Under Article 78(3) TFEU, the EU can take provisional measures in cases of sudden inflow –but it is the Union, not individual Member States, that acts. This mirrors the concerns raised in the CJEU’s judgment in N.S. v. Secretary of State for the Home Department (C–411/10), where the Court held that Member States must not transfer asylum seekers if systemic deficiencies in the receiving state’s asylum system risk violating Article 4 of the Charter (prohibition of inhuman or degrading treatment). Moreover, the Dublin Regulation (currently being replaced by the Asylum and Migration Management Regulation) was designed to prevent precisely this kind of ad hoc, opportunistic returns diplomacy.
Procedural and Rights Risks: The Subtle Yet Profound Shift and Political Temptations at Constitutional Cost
Beyond institutional risks, this model threatens the individual rights that CEAS was meant to guarantee. The European Court of Human Rights in M.S.S. v. Belgium and Greece (App. No. 30696/09) held that the transfer of an asylum seeker’s application under the Dublin system violates Articles 3 and 13 ECHR due to inhuman detention conditions and the lack of effective remedies in Greece. As past jurisprudence shows returns without safeguards risk violating non-refoulement and due process. The UK–France joint declaration promises “expeditious” returns “in accordance with national law” but offers little clarity on rights protections.

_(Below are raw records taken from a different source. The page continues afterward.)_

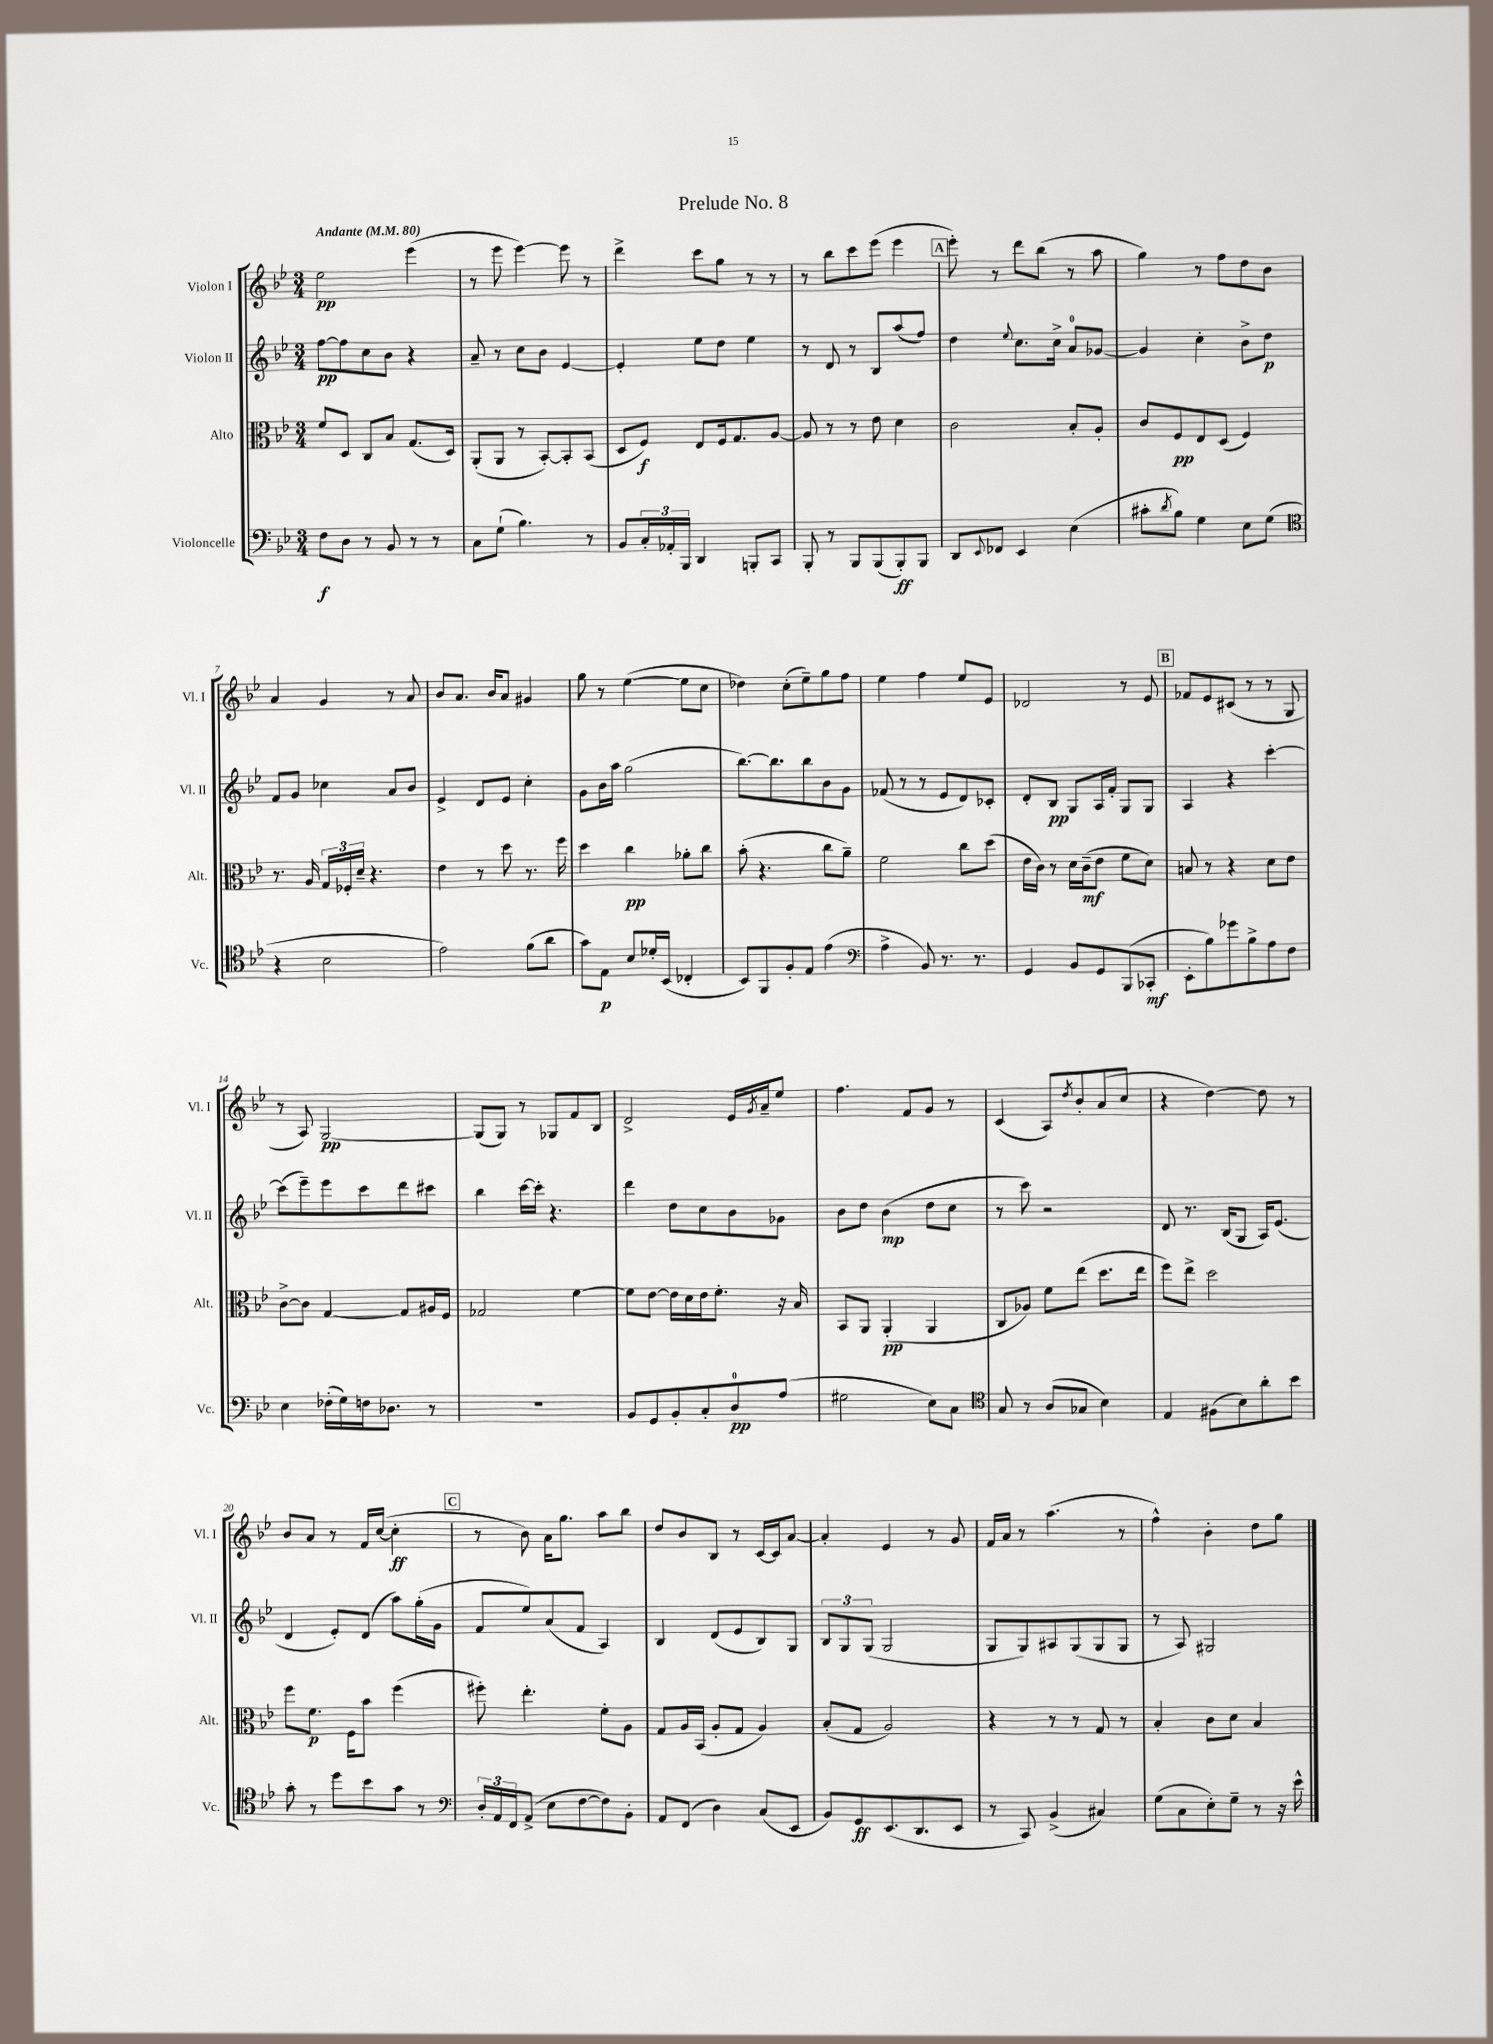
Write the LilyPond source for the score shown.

\header { title = "Prelude No. 8" }
<<
\new StaffGroup <<
\new Staff = "s0" \with { instrumentName = "Violon I" shortInstrumentName = "Vl. I" } {
    \clef treble \key bes \major \numericTimeSignature \time 3/4 \tempo "Andante" 4 = 80
    ees''2\pp ees'''4( |
    r8 ees'''8 ees'''4~) ees'''8 r8 |
    d'''4-> c'''8 g''8 r8 r8 |
    r8 bes''8 c'''8 ees'''8( ees'''4 |
    \mark \markup { \box "A" } ees'''8-.) r8 d'''8 bes''8( r8 a''8 |
    g''4) r8 f''8 d''8 bes'8 |
    a'4 g'4 r8 a'8 |
    bes'8 a'8. bes'16 a'8 gis'4 |
    g''8 r8 ees''4~( ees''8 c''8 |
    des''4) c''8-.( ees''8--) g''8 f''8 |
    ees''4 f''4 ees''8 ees'8 |
    des'2 r8 ees'8 |
    \mark \markup { \box "B" } fes'8 ees'8 cis'8( r8 r8 g8 |
    r8 a8) g2~\pp |
    g8( g8) r8 ges8 f'8 bes8 |
    d'2-> ees'16 \acciaccatura { g'8 } a'16-- ees''8 |
    f''4. f'8 g'8 r8 |
    c'4( a8) \acciaccatura { d''8 } bes'8-. a'8( c''8 |
    r4 d''4~) d''8 r8 |
    bes'8 a'8 r8 f'16 c''16~( c''4-.\ff |
    \mark \markup { \box "C" } r8 bes'8) a'16 g''8. a''8 bes''8 |
    d''8 bes'8 bes8 r8 c'16~ c'16 a'8~ |
    a'4-. ees'4 r8 g'8 |
    f'16 a'16 r8 a''4.( r8 |
    f''4-^) bes'4-. d''8 g''8 \bar "|." |
}
\new Staff = "s1" \with { instrumentName = "Violon II" shortInstrumentName = "Vl. II" } {
    \clef treble \key bes \major \numericTimeSignature \time 3/4
    f''8~\pp f''8 c''8 bes'8 r4 |
    a'8-- r8 c''8 bes'8 ees'4~ |
    ees'4-. ees''8 d''8 ees''4 |
    r8 d'8 r8 bes8 a''8( f''8) |
    \mark \markup { \box "A" } d''4 \appoggiatura { ees''8 } c''8. c''16-> a'8-0 ges'8~ |
    ges'4 c''4-. bes'8-> d''8\p |
    f'8 g'8 ces''4 a'8 bes'8 |
    ees'4-> d'8 ees'8 c''4-. |
    g'8 bes'16 a''16 g''2( |
    bes''8.~) bes''8. bes''8 bes'8 g'8 |
    fes'8( r8 r8 ees'8 d'8) ces'8-. |
    d'8-. bes8\pp g8 a16 f'16-. g8 g8 |
    \mark \markup { \box "B" } a4 r4 c'''4~-. |
    c'''8( ees'''8--) ees'''8 c'''8 d'''8 cis'''8 |
    bes''4 c'''16~ c'''16-. r4. |
    d'''4 d''8 c''8 bes'8 ges'8 |
    bes'8 d''8 bes'4\mp( d''8 c''8 |
    r8 c'''8) r2 |
    d'8 r8. bes16( g8 a16) ees'8.( |
    d'4 ees'8-.) d'8( a''8) g''16-.( g'16 |
    \mark \markup { \box "C" } f'8 ees''8) a'8( f'8 a4) |
    bes4 d'8( ees'8 bes8) g8 |
    \tuplet 3/2 { bes8 g8 g8( } g2 |
    g8 g8) ais8 g8( g8 g8 |
    r8 a8) gis2 \bar "|." |
}
\new Staff = "s2" \with { instrumentName = "Alto" shortInstrumentName = "Alt." } {
    \clef alto \key bes \major \numericTimeSignature \time 3/4
    f'8 d8 c8 bes8 g8.( d16) |
    a,8-.( a,8 r8 bes,8~-.) bes,8-. bes,8( |
    d8 f8\f) ees8 f16 g8. a8~ |
    a8 r8 r8 ees'8 d'4 |
    \mark \markup { \box "A" } c'2 bes8-. a8-. |
    c'8 f8\pp ees8 d8( f4) |
    r8. a16 \tuplet 3/2 { g16 fes16-. d'16-- } r4. |
    ees'4 r8 d''8 r8. f''16 |
    d''4 c''4\pp aes'8-. c''8 |
    bes'8-.( r4. c''8 a'8--) |
    f'2 c''8 d''8( |
    ees'16 c'16) r8 d'16 c'16--\mf( ees'8 f'8 d'8) |
    \mark \markup { \box "B" } b8 r8 r4 d'8 ees'8 |
    c'8~-> c'8 g4~ g8 ais16 f16 |
    ges2 f'4~ |
    f'8 ees'8~ ees'16 d'16 ees'16 f'8.-. r16 bes16 |
    bes,8 a,8 a,4-.\pp( a,4 |
    c8 aes8) f'8 ees''8( d''8. ees''16 |
    f''8) ees''8-> d''2 |
    f''8 f'8.\p f16 bes'8 f''4( |
    \mark \markup { \box "C" } fis''8-.) ees''4.-. f'8-. a8 |
    g8 a16 bes,16( a8-. g8 a4) |
    bes8-.( g8 a2) |
    r4 r8 r8 g8 r8 |
    bes4-. c'8 d'8 bes4 \bar "|." |
}
\new Staff = "s3" \with { instrumentName = "Violoncelle" shortInstrumentName = "Vc." } {
    \clef bass \key bes \major \numericTimeSignature \time 3/4
    f8\f d8 r8 bes,8 r8 r8 |
    c8 g8-!( bes4.) r8 |
    bes,8 \tuplet 3/2 { c16-. aes,16-. bes,,16 } d,4 b,,8-. c,8 |
    bes,,8-. r8 bes,,8 bes,,8( bes,,8-.\ff) bes,,8 |
    \mark \markup { \box "A" } d,8 \appoggiatura { ees,8 } fes,8 ees,4 ees4( |
    cis'8-. \acciaccatura { d'8 } bes8) g4 ees8 g8( |
    \clef tenor r4 bes2 |
    ees'2) f'8( a'8 |
    g'8) ees8\p bes8 des'16-. bes,16( ces4-. |
    bes,8) f,8 f8-. ees8 ees'4( |
    \clef bass a4-> bes,8) r8. r8. |
    g,4 bes,8 g,8 bes,,8( ces,8-.\mf |
    \mark \markup { \box "B" } ees,8-. bes8) ges'8 bes8-> a8 f8 |
    ees4 fes16-.( g16) f16 des8. r8 |
    R2. |
    bes,8 g,8 bes,8-. c8-. d8-0\pp a8( |
    gis2 ees8) c8 |
    \clef tenor g8 r8 a8( ges8 bes4) |
    ees4 fis8( bes8) a'8-. bes'8 |
    g'8-. r8 d''8 bes'8 g'8 r8 |
    \mark \markup { \box "C" } \clef bass \tuplet 3/2 { d16-. a,16 f,16 } a,8->( ees8 f8~ f8) bes,8-. |
    a,8 f,8( d4) c8( ees,8 |
    bes,8) g,8\ff ees,8.( d,8. ees,8 |
    r8 c,8) bes,4->( cis4) |
    g8( c8 ees8-.) g8-- r8 r16 ees'16-^ \bar "|." |
}
>>
>>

Politically, such deals offer quick wins. For the UK, it signals “control” post – Brexit. For France, it shifts the burden. For Brussels, it reduces irregular inflows. But the constitutional cost is immense. This trend also Jeopardises “common” asylum policy and solidarity mechanisms as such deals undermine burden-sharing and erode trust.
The EU is constructing a Neo – Dublin architecture which risk’s establishing a stratified asylum system driven not by legal harmonisation or rights protection, but by deterrence and geopolitical expediency.
Europe Must Choose Legal or Logistical Unity
The UK–France deal would mark the first attempt to integrate a non-EU third country into the operational returns structure of CEAS –without access to its legal instruments or safeguards. The UK–France deal is more than a migration control measure. It is a constitutional test – not of Europe’s borders, but of its legal identity. If such practices continue, CEAS risks becoming an empty façade of shared governance without legal substance.